SELECTED EXTRACT:
Overview

1 Understanding data-oriented design

Game development demands fast, responsive experiences under strict performance budgets and shifting requirements. Data-Oriented Design (DOD) addresses these realities by taking a data-first approach: organize data to suit how modern CPUs actually run code, separate data from logic, and treat features as transformations of explicit inputs into outputs. This mindset consistently improves performance, readability, and extensibility across AAA, indie, and mobile projects, turning “premature optimization” into naturally efficient code rather than late-stage fixes.

The core performance win comes from aligning data layout with CPU caches. Instead of scattering fields across object graphs, DOD pursues data locality so hot data sits contiguously in memory and arrives in cache-line-sized chunks, maximizing cache hits and minimizing stalls to main memory. Patterns like processing arrays of positions, directions, and velocities in tight loops let cache prediction do its job, dramatically accelerating simple systems such as moving thousands of enemies per frame. By focusing on where data lives, not just what code does, DOD transforms memory access from a bottleneck into a strength.

To reduce complexity and improve extensibility, DOD separates data and logic and frames features as “input → transform → output.” Instead of inheritance trees, new behaviors are added by introducing the minimal data needed and writing straightforward functions that operate on that data—keeping cost flat even as features multiply. While Entity Component System (ECS) can be used to implement DOD (entities as indices, components as data, systems as logic), the approach is not tied to any pattern; teams can adopt whatever file and module organization fits best. In practice, DOD combines three pillars—data locality for speed, data/logic separation for clarity, and data-first problem solving for scalability—yielding code that stays fast and adaptable over a game’s lifetime.

Collected data:
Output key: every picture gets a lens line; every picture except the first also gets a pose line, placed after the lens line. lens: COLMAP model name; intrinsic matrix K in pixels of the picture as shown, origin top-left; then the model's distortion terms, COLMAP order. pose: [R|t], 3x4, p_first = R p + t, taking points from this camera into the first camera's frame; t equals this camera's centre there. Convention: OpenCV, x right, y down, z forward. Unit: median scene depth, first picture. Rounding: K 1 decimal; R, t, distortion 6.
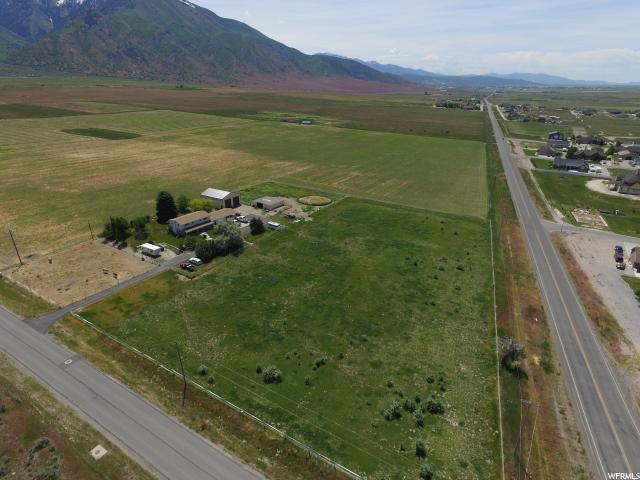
lens RADIAL K [[370.9, 0, 321.9], [0, 370.9, 238.1], [0, 0, 1]] dist [-0.012210, 0.014529]
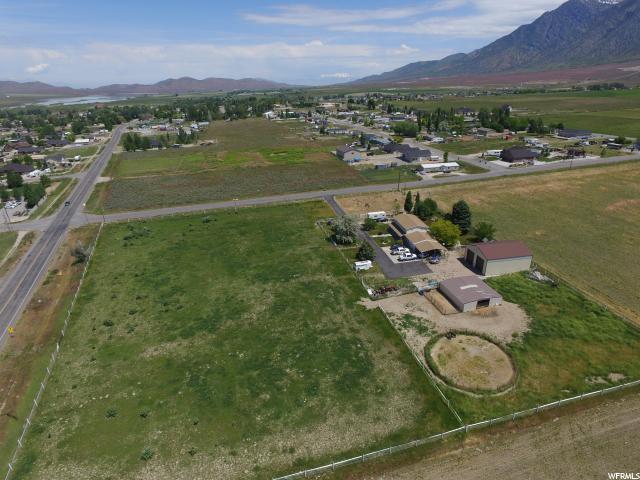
lens RADIAL K [[370.9, 0, 321.9], [0, 370.9, 238.1], [0, 0, 1]] dist [-0.012210, 0.014529]
pose [[-0.708549, 0.284224, -0.645891, 0.451076], [-0.252011, 0.753020, 0.607825, -0.570653], [0.659127, 0.593445, -0.461924, 1.377032]]
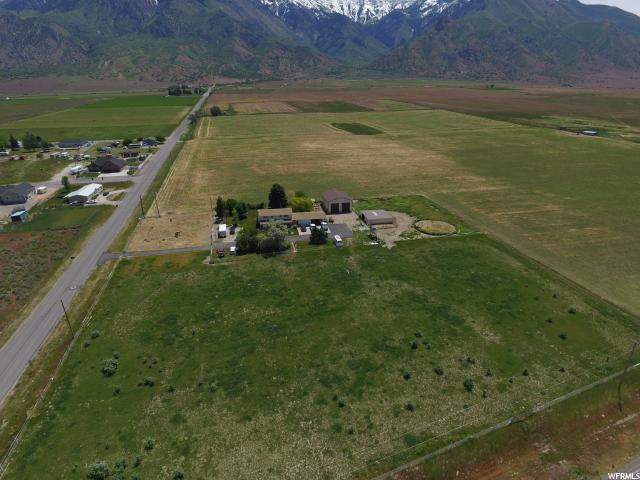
lens RADIAL K [[370.9, 0, 321.9], [0, 370.9, 238.1], [0, 0, 1]] dist [-0.012210, 0.014529]
pose [[0.702713, 0.263366, -0.660933, 0.482531], [-0.262626, 0.959378, 0.103062, -0.133968], [0.661228, 0.101156, 0.743334, 0.319582]]
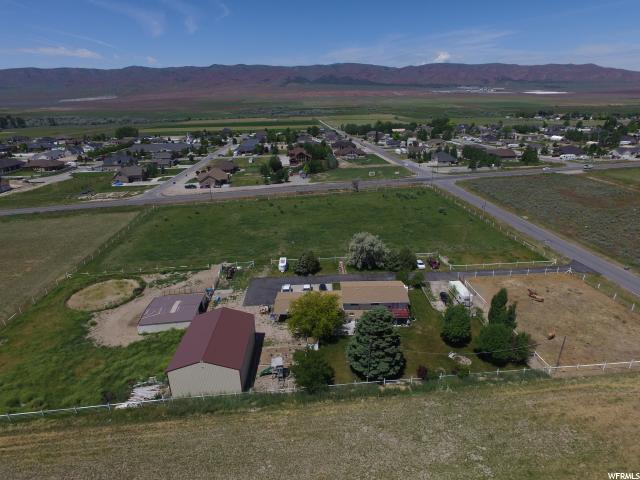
lens RADIAL K [[370.9, 0, 321.9], [0, 370.9, 238.1], [0, 0, 1]] dist [-0.012210, 0.014529]
pose [[-0.579686, -0.288914, 0.761900, -0.739849], [0.325851, 0.774819, 0.541735, -0.456620], [-0.746850, 0.562303, -0.355009, 1.263406]]
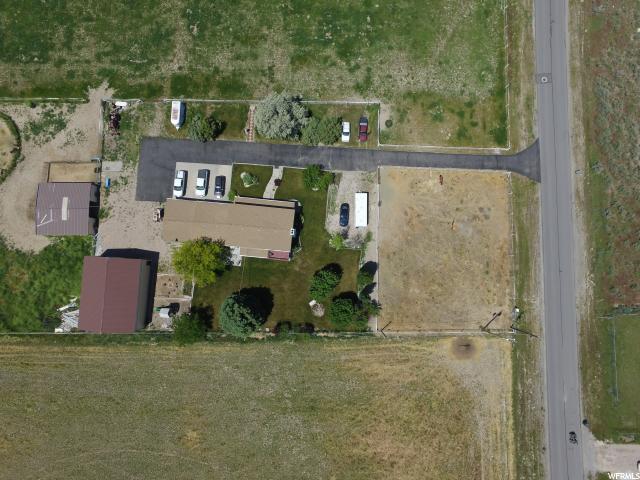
lens RADIAL K [[370.9, 0, 321.9], [0, 370.9, 238.1], [0, 0, 1]] dist [-0.012210, 0.014529]
pose [[-0.501339, -0.864718, 0.030362, -0.451270], [0.309992, -0.146742, 0.939346, -0.558044], [-0.807815, 0.480343, 0.341623, 0.787954]]
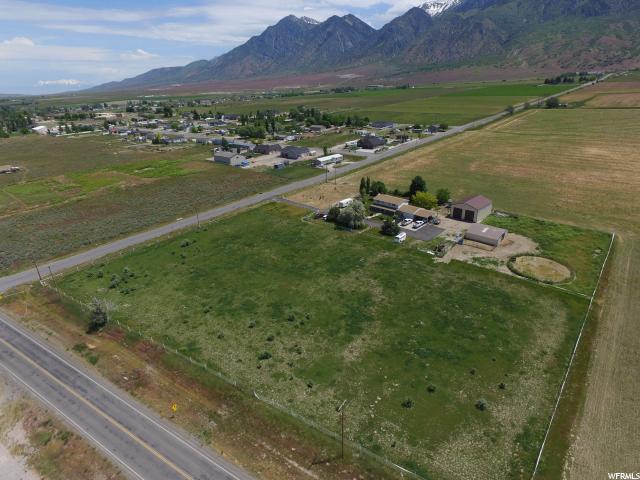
lens RADIAL K [[370.9, 0, 321.9], [0, 370.9, 238.1], [0, 0, 1]] dist [-0.012210, 0.014529]
pose [[-0.173633, 0.384946, -0.906459, 0.792663], [-0.349113, 0.836604, 0.422154, -0.378975], [0.920854, 0.389756, -0.010873, 0.904133]]
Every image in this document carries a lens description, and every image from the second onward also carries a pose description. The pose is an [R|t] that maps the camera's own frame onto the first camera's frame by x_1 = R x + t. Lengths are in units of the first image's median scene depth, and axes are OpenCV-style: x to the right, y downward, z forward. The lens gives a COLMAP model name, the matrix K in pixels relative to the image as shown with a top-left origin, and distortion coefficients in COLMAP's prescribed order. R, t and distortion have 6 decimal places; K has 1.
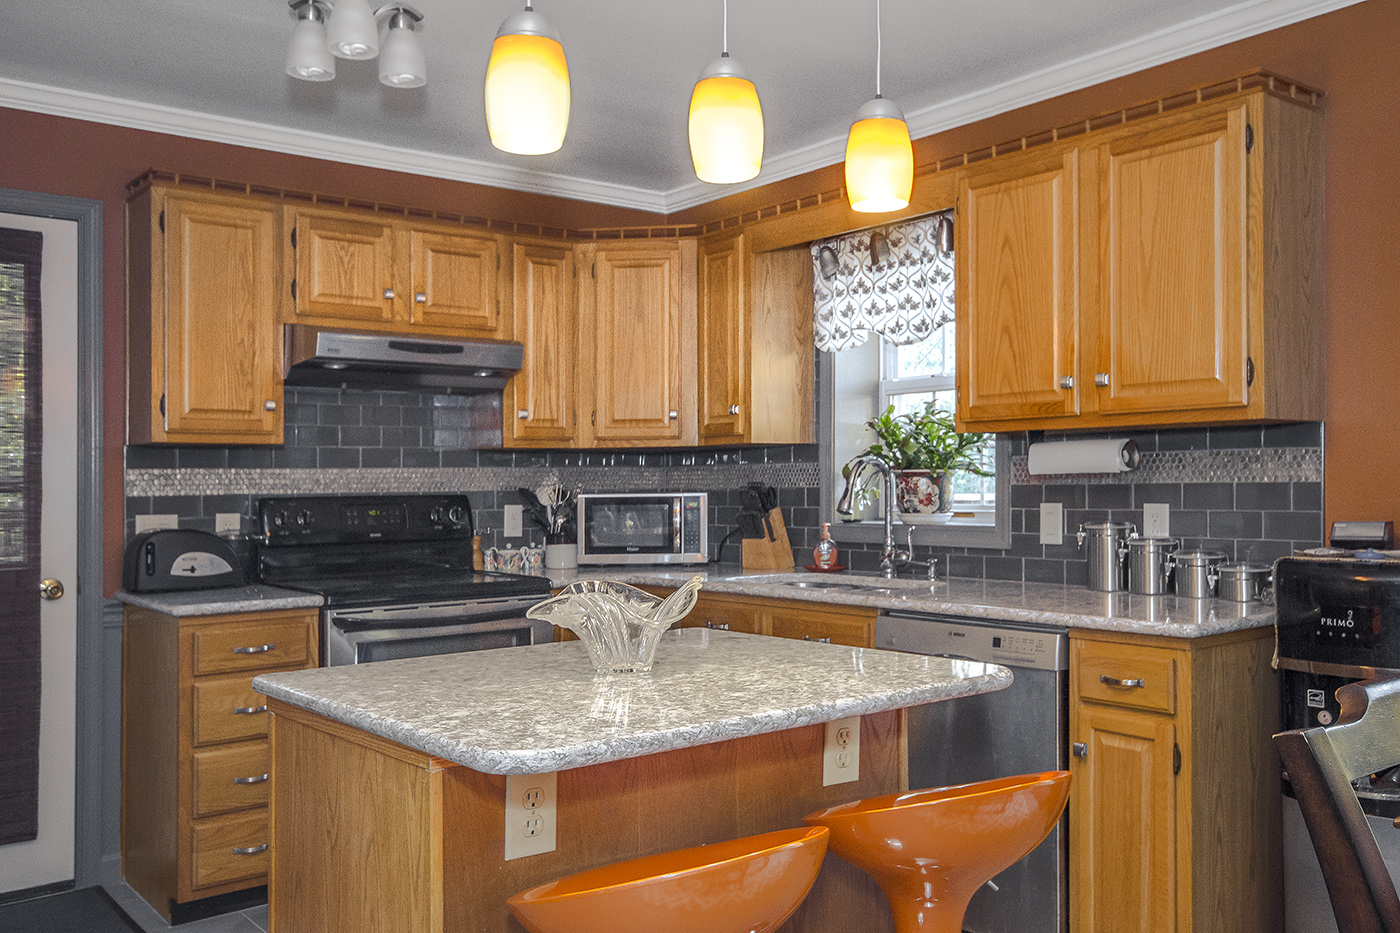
lens RADIAL K [[1279.1, 0, 789.9], [0, 1279.1, 409.9], [0, 0, 1]] dist [-0.004752, 0.011715]
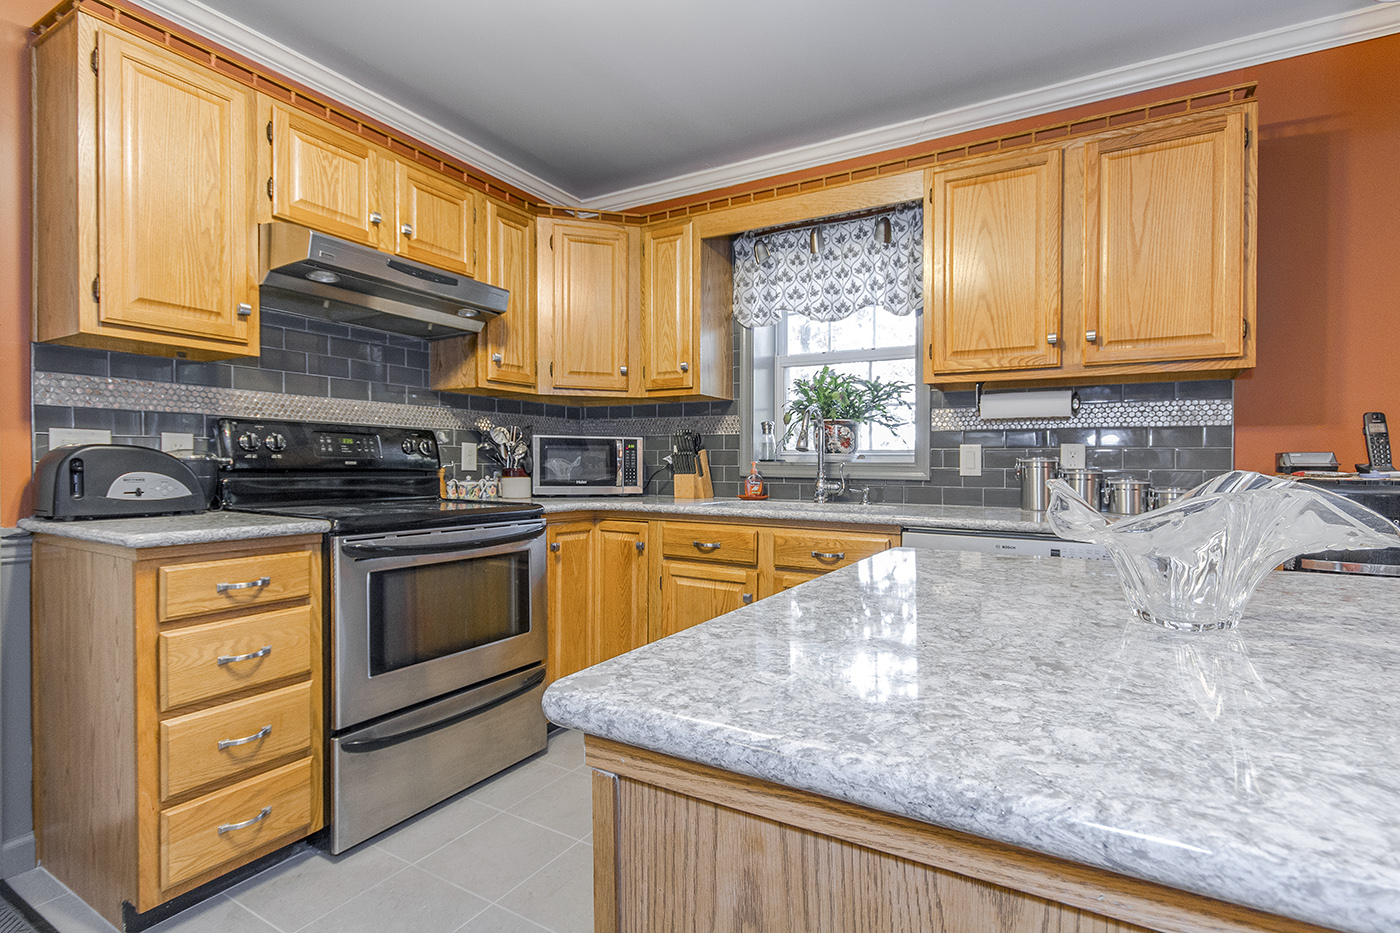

WORK REQUEST: Reproduce the passage from the data-oriented design overview above, starting with "Game development demands" and going on through "than late-stage fixes.".

RESPONSE TO THIS EXERCISE:
Game development demands fast, responsive experiences under strict performance budgets and shifting requirements. Data-Oriented Design (DOD) addresses these realities by taking a data-first approach: organize data to suit how modern CPUs actually run code, separate data from logic, and treat features as transformations of explicit inputs into outputs. This mindset consistently improves performance, readability, and extensibility across AAA, indie, and mobile projects, turning “premature optimization” into naturally efficient code rather than late-stage fixes.